The landscape here is linear, structured and ordered, made up of clean lines, horizontal and vertical. The sky seems always at a distance and the light though not today, is even and bright. By contrast the landscape I grew up in, in North Yorkshire is rugged and uneven. It is busy with dry stone walls and hedges, small river valleys, sunk beneath high moorland. The colours seem altogether more rich and varied. It is a windy spontaneous landscape, where the sky and everything under it appear to be in continuous flux. It is often heavy with dark clouds under which the light gets trapped, saturating everything. The contrast to Bavaria couldn’t be more different and when I first began visiting here years ago I found it un-stimulatimg and sterile by comparison. It isn´t the same but it does have its own ordered, linear beauty.
(Actually it was the photographer Thomas Struth in his book Dandelion Rooms that helped me appreciate it more. The landscape photos taken in that book are actually taken around the area of Winterthur, where we live. But the topography and landscape in both areas are very similar).
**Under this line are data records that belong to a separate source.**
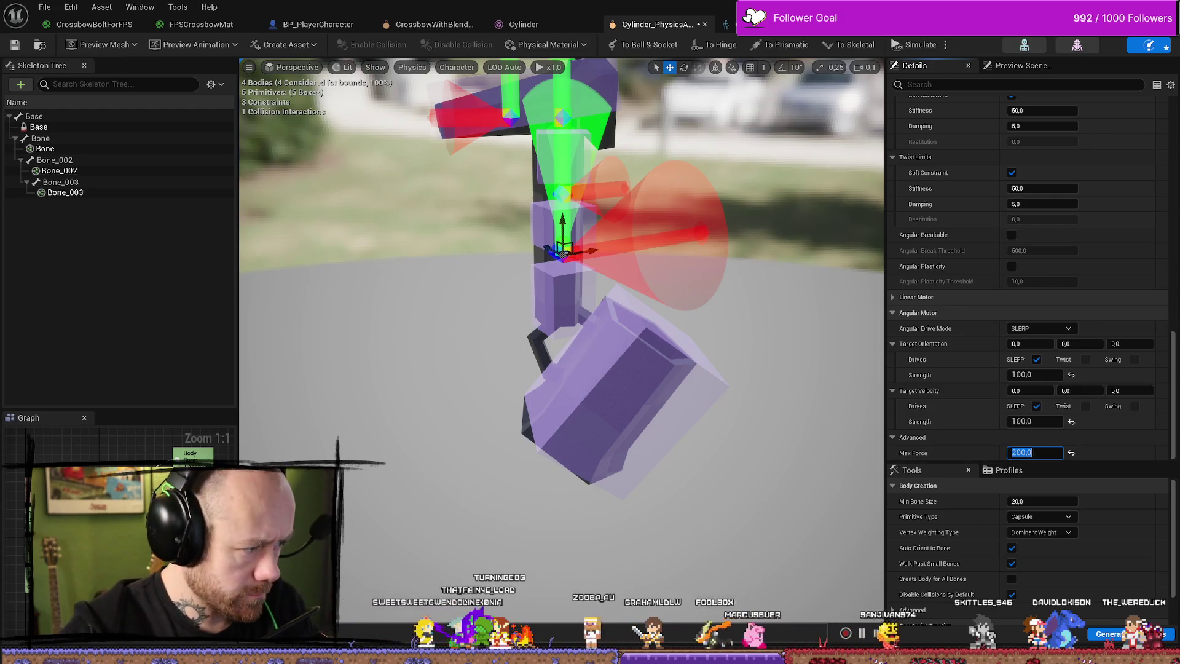
left_click(562, 190)
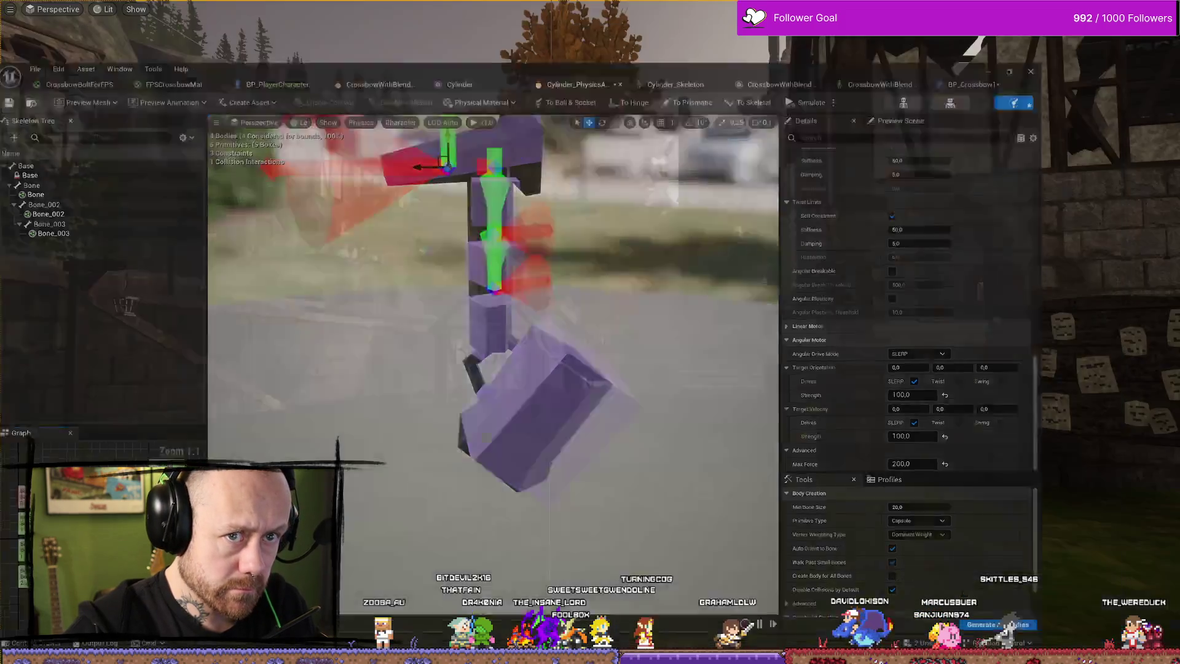
Run a crossbow play test, stop it, and return to the Cylinder_PhysicsAsset editor.
key("alt+p")
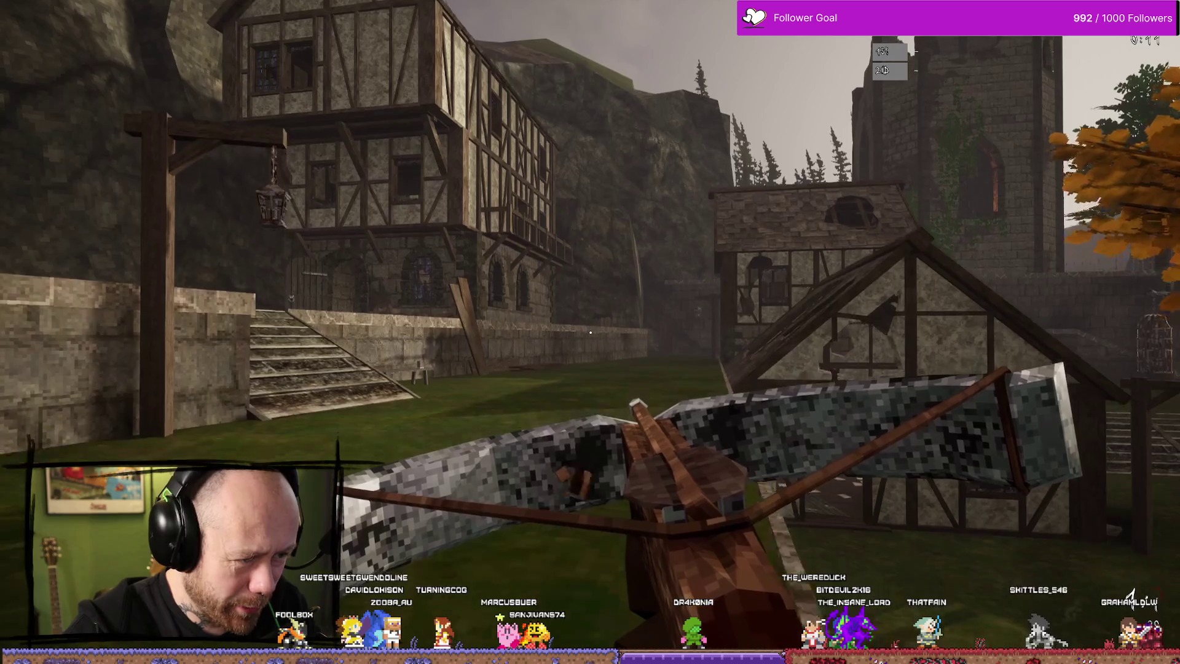
key("Escape")
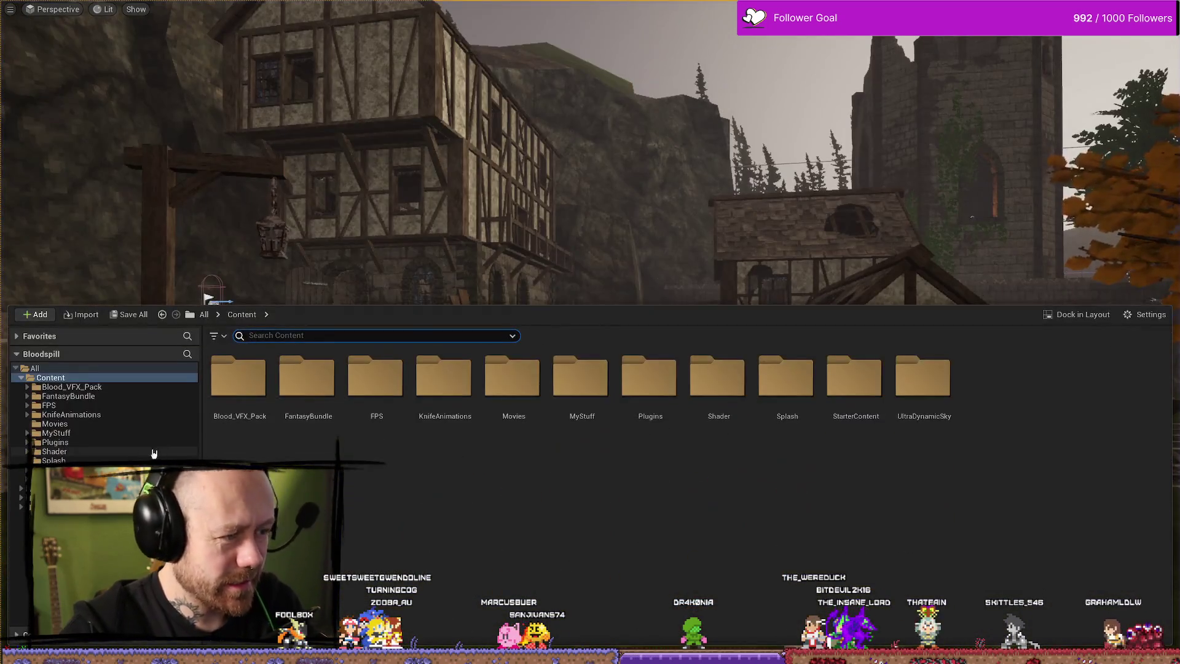
key("alt+Tab")
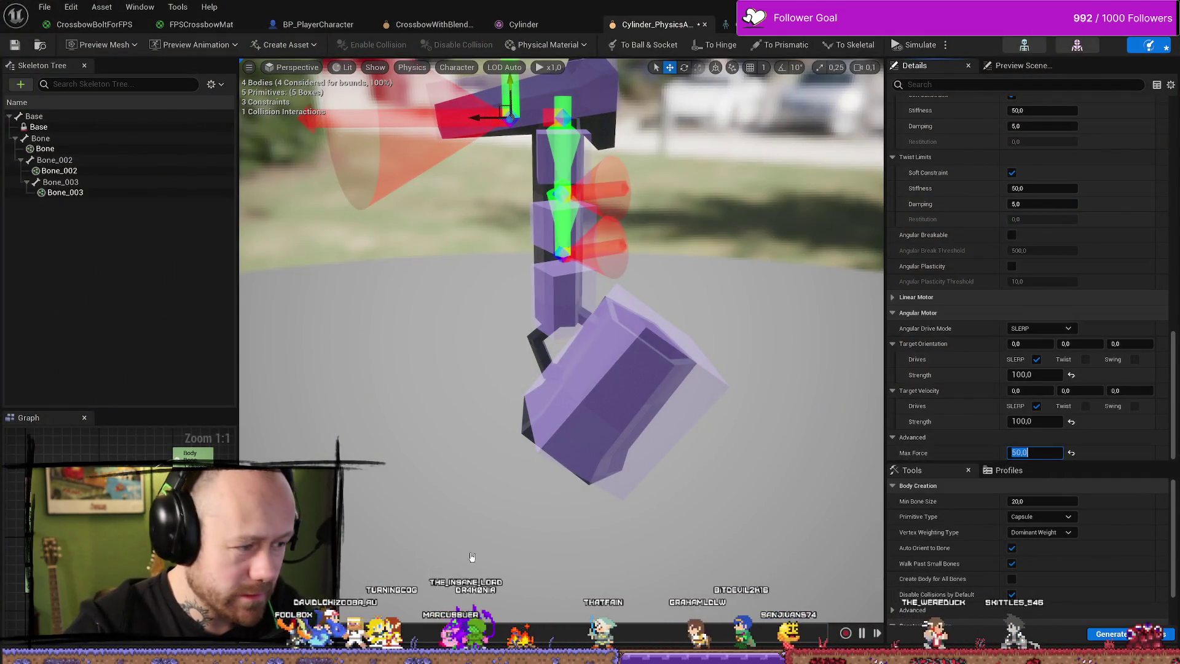
Set Max Force to 200 and save the physics asset.
type("200")
key("Return")
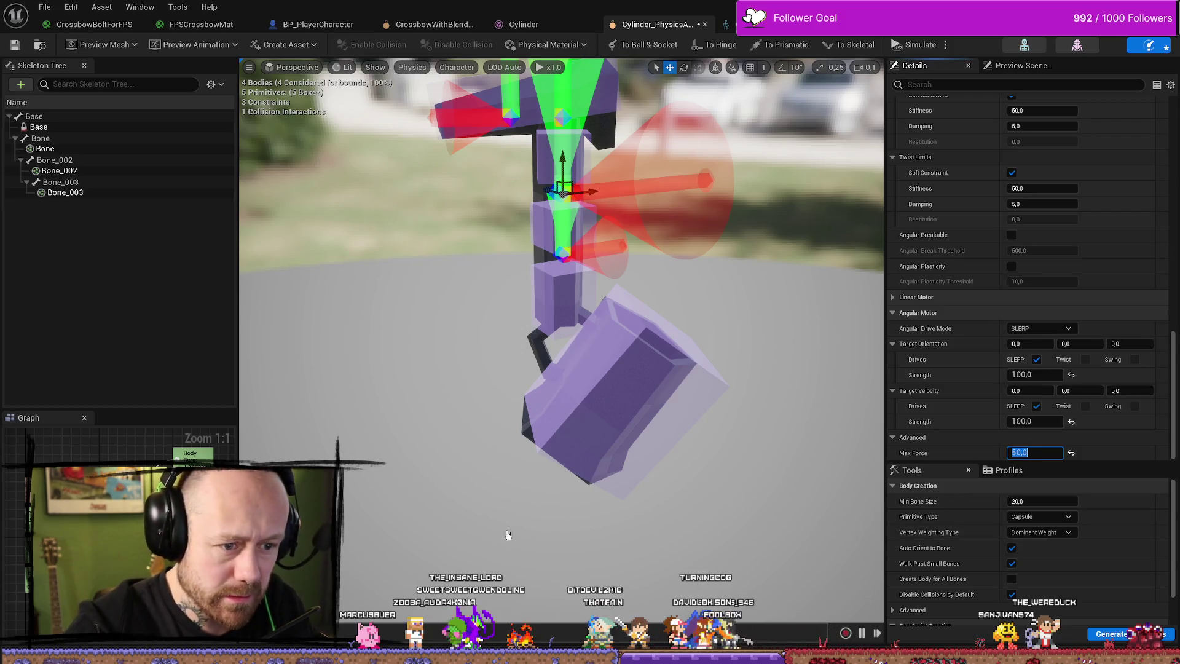
type("200")
key("Return")
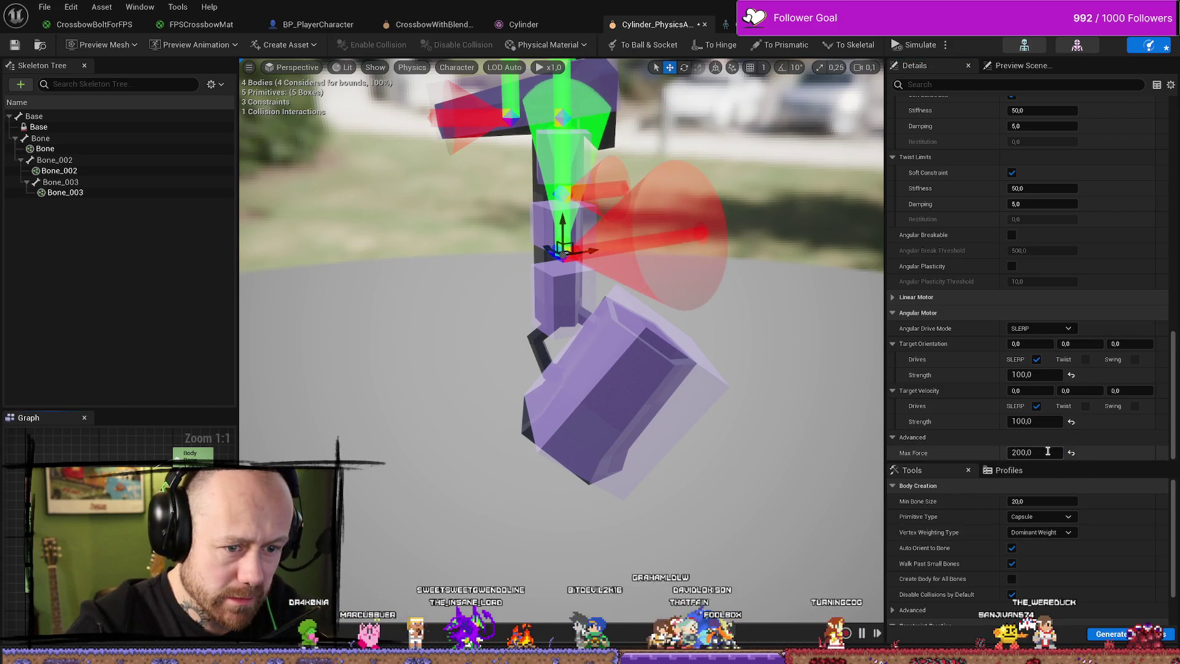
left_click(18, 47)
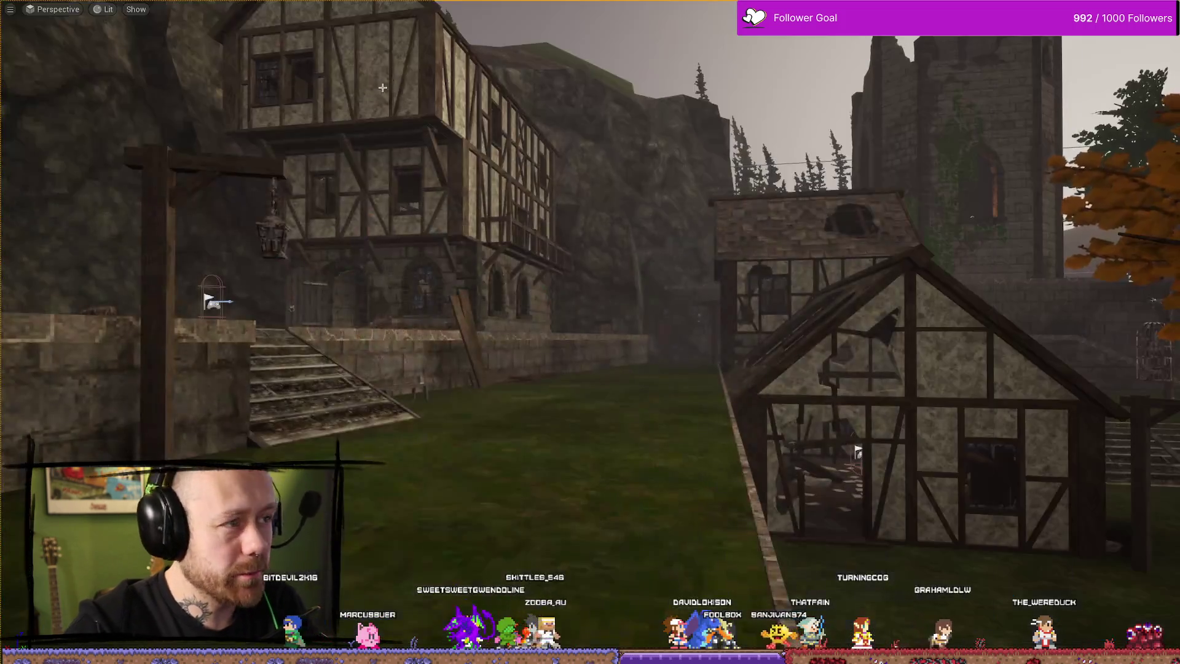
Play-test with the Crossbow loadout, then stop and return to Cylinder_PhysicsAsset.
key("alt+p")
left_click(451, 279)
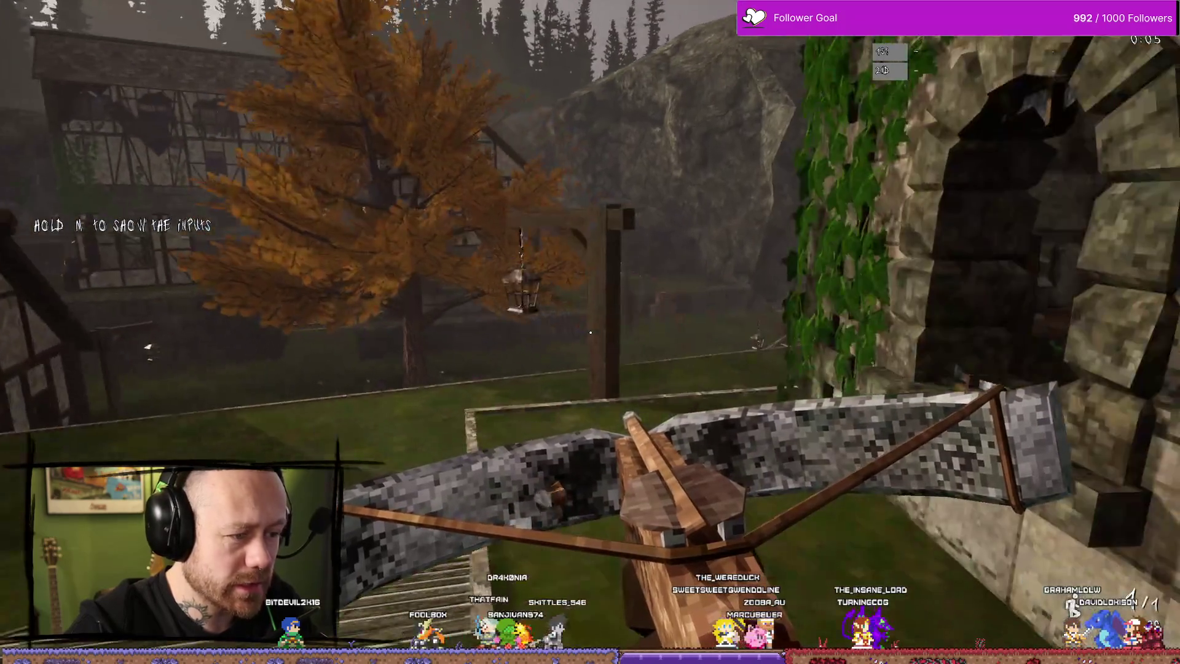
key("Escape")
key("ctrl+space")
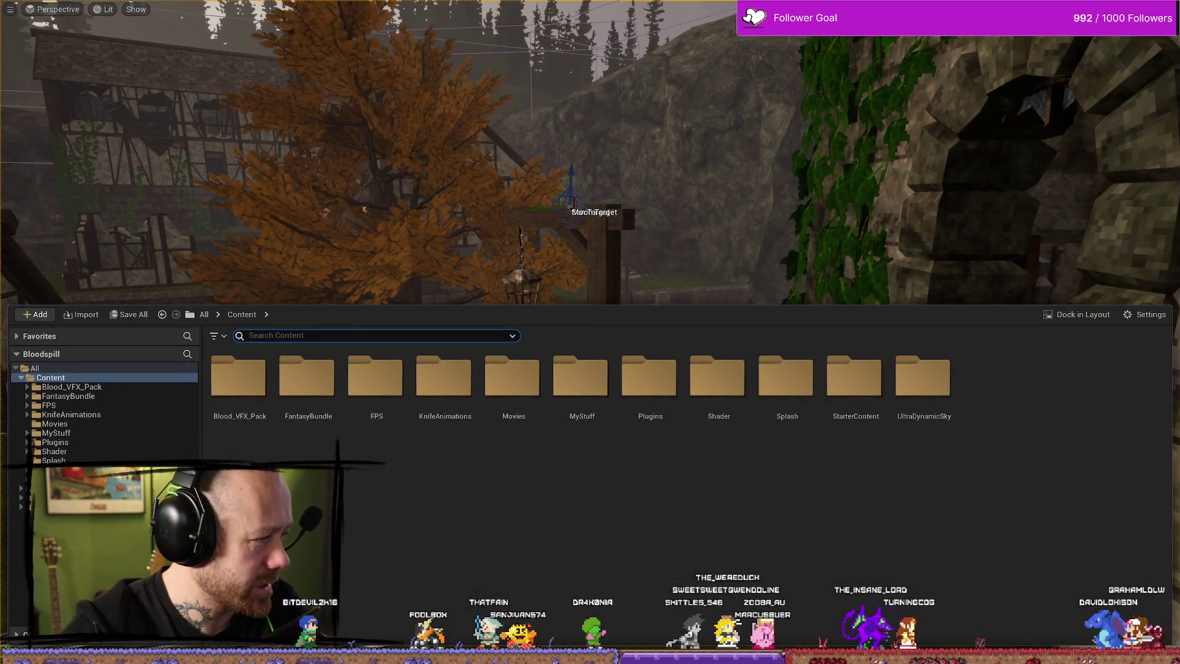
key("alt+Tab")
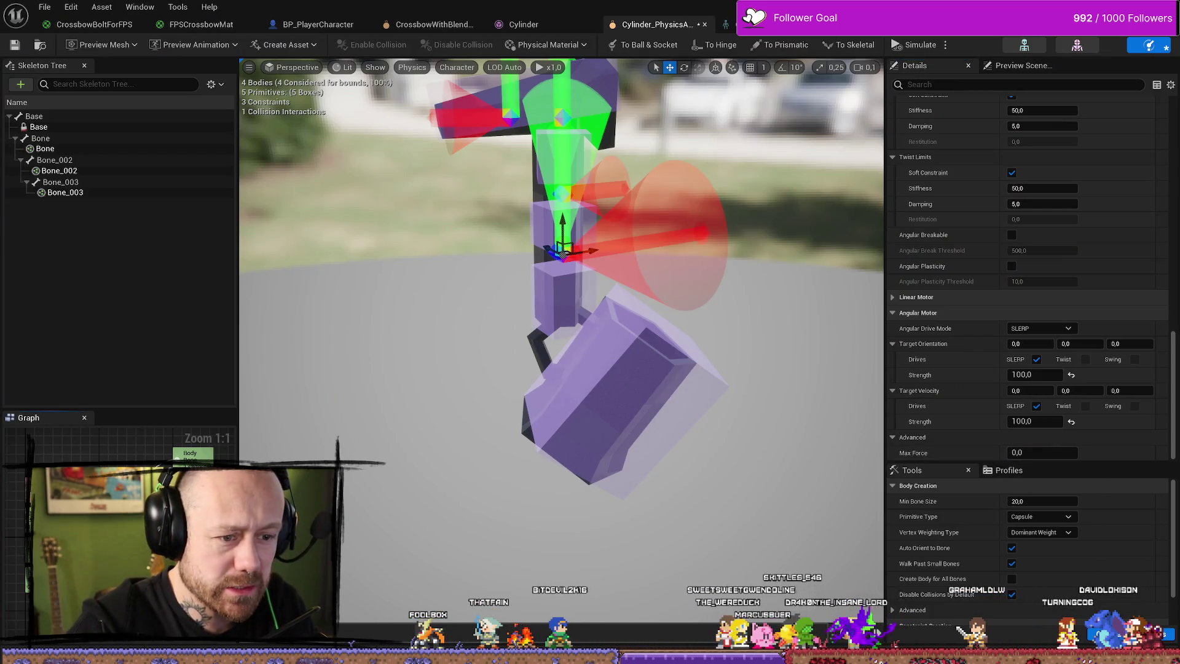
Try a Max Force of 50, undo it, and select the lower joint's constraint.
type("50")
key("Return")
Its not a patchwork of history like England’s landscapes, but a green and gold landscape where fields and woods are neatly divided. The ploughed furrows are perfectly straight and you find few abandoned farmhouses or dilapidated orchards to disturb the uniformity. I joke that even the trees here stand to attention. It also got me thinking how landscape so much reflects the history and character of its people. But it could be just as well, that we are formed by our natural environment? By the consistency of the weather and open or obstructed horizons?